Four organisations consider intervention characteristics. Three of them(16, 20, 21) pose the question, of whether the intervention is appropriate for the research question of the SR-HE. SBU(22) recommends to compare the care and type of intervention with the current intervention in the target context. ACE(16) additionally includes a question regarding the similarity between the study’s comparator and the comparator proposed in the research question.

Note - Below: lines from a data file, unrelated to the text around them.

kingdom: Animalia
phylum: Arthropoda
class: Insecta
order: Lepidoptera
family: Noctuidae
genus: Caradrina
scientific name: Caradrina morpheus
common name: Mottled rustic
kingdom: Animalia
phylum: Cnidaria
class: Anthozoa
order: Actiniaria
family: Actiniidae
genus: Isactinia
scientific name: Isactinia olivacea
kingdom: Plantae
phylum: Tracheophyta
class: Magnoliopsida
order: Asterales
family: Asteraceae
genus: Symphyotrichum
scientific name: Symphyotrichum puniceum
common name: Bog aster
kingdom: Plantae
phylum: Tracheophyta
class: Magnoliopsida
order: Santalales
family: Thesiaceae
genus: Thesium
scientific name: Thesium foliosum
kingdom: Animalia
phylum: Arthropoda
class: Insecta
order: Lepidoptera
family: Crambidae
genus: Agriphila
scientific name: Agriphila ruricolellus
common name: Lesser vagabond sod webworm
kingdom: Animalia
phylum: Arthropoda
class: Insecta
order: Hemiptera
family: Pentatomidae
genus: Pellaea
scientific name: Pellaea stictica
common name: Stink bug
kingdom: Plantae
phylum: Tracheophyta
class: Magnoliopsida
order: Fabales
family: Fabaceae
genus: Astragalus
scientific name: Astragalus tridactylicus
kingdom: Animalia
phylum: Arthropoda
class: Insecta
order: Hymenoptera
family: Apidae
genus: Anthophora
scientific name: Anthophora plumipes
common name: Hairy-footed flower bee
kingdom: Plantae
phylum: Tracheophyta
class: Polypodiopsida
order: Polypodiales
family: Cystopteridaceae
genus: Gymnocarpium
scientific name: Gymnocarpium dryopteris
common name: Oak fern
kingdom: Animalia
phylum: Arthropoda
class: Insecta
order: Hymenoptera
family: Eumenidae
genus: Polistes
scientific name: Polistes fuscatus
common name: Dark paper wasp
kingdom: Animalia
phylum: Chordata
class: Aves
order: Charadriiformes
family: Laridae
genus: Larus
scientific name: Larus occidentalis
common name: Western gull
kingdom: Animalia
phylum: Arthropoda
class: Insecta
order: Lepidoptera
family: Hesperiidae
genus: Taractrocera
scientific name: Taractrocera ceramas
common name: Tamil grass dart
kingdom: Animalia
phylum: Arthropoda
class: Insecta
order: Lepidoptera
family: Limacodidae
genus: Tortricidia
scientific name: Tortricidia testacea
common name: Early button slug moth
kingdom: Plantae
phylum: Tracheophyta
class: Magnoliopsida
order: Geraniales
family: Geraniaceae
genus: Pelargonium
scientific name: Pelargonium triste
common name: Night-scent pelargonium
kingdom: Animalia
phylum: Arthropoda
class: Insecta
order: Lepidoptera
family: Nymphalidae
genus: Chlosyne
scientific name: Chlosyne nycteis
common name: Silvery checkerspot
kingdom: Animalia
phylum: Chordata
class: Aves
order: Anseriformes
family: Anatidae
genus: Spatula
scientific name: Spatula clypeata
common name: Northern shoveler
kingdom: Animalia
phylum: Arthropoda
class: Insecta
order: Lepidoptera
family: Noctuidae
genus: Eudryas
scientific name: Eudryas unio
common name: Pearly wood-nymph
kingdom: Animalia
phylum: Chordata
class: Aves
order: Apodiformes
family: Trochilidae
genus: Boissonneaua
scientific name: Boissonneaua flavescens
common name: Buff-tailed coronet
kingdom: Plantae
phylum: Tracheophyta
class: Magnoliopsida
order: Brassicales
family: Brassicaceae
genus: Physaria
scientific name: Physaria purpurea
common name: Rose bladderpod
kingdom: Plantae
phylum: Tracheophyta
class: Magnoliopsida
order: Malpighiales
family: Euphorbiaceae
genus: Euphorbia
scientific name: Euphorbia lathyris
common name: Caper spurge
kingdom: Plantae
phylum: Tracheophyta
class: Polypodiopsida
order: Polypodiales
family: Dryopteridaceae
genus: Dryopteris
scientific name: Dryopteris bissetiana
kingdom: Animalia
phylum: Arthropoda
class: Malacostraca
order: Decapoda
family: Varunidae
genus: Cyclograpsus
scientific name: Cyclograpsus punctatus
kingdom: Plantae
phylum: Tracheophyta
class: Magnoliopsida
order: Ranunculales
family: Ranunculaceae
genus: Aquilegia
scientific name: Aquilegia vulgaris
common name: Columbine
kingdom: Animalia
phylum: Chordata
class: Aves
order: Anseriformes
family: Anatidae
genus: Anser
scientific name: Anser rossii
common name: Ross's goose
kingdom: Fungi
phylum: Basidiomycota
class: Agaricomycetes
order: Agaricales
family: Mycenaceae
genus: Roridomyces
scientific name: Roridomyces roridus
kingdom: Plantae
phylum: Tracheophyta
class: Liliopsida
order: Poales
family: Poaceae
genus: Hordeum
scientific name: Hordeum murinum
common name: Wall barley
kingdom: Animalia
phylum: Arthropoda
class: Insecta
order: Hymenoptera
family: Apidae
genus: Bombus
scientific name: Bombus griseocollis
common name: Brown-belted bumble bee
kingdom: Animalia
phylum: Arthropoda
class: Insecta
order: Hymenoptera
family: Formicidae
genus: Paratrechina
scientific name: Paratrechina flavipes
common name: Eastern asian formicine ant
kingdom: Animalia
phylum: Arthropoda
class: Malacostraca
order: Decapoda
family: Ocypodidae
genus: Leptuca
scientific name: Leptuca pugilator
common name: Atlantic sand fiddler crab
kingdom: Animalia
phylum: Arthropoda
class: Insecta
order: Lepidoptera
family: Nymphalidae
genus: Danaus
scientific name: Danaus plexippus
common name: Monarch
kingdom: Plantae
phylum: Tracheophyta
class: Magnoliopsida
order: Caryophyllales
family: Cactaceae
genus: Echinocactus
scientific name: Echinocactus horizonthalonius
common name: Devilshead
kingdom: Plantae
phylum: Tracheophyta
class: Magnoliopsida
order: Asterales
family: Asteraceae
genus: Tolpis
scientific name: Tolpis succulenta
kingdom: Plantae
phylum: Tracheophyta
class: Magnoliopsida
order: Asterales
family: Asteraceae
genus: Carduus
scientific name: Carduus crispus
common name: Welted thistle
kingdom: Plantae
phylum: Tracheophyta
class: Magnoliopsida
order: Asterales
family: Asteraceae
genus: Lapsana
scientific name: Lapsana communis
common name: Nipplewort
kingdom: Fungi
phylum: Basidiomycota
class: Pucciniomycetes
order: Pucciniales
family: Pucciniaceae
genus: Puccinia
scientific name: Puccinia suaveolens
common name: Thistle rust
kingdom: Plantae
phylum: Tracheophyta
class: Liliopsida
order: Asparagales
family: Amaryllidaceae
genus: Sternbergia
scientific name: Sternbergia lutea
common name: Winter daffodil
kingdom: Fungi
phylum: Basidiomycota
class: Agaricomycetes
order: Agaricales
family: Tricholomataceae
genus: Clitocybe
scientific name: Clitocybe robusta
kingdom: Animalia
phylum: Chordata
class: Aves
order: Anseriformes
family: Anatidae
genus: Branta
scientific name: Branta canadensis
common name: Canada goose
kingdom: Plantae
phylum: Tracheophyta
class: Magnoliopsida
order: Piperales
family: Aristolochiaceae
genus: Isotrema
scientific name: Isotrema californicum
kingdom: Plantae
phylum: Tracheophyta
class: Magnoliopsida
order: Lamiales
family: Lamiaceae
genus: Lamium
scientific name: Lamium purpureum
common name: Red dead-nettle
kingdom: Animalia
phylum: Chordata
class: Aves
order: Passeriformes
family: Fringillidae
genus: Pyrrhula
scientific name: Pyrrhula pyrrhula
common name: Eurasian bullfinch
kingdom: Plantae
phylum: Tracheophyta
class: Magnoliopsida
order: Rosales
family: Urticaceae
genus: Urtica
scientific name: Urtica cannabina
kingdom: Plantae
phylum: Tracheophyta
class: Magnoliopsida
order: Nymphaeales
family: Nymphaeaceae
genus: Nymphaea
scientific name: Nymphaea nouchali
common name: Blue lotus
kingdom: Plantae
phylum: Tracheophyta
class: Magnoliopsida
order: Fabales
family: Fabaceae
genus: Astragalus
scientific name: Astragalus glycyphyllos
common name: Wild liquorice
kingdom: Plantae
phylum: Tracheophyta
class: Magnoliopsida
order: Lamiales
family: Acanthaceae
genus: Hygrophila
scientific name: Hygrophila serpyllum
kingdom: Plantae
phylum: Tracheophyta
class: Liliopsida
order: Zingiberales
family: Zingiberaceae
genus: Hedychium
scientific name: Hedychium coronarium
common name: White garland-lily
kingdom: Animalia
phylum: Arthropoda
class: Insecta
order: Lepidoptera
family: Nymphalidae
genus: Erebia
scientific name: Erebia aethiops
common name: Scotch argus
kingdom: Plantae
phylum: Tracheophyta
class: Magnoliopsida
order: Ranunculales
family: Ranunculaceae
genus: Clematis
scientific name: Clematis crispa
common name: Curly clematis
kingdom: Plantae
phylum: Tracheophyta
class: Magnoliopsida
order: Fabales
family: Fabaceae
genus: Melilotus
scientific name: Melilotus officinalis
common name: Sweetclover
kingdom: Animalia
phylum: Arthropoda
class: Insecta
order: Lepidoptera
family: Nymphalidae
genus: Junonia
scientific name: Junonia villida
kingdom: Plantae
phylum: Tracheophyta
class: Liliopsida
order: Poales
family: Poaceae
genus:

Three organisations consider outcome characteristics(19–21). All of them take health state preferences in terms of QALYs into consideration. Furthermore, HQA(20) and NICE(21) consider the appropriateness of measures. HQA(20) also checks whether estimates of treatment effects are from the best available source.
Health System
Health system characteristics are considered by six(16–21) organisations. Three of them pose the question of whether the health system, in which the study was conducted, can be compared to that of the context of interest(16, 20, 21). Others recommend to examine health system characteristics like available treatment options and unit prices(17), availability of the health technology of interest(18) or incentives to healthcare professionals and institutions(19, 20).
Clinical practice
Six (16–20, 22) consider variation in clinical practice. Some of them specify aspects including provider characteristics(17), treatment practice(19), clinical guidelines(19), care pathways(19), range of treatments(19), organisation of prescribing(18) and provision of health services by different professional groups(18, 22).
Costs
Six(16–20, 22) out of seven organisations recommend the consideration of cost data. The following items are suggested: completeness of cost data(16), unit prices/costs(17, 22), absolute and relative prices/costs(18), the medical costing approach(18), relative prices/costs(19, 20) or the value of various costing elements (e.g. charges or fees)(19).
Methodological aspects
All organisations consider methodological aspects of the studies (16–22), in particular a study’s perspective which determines the costs and consequences that were considered in the analysis(16–22). Five organisations (17–21) also consider the appropriateness of discounting. Moreover, HIQA(19) considers the appropriateness of the model used to extrapolate data to the context of interest, while SBU(22) questions whether costs and effects were studied or whether effects were assumed to be equal.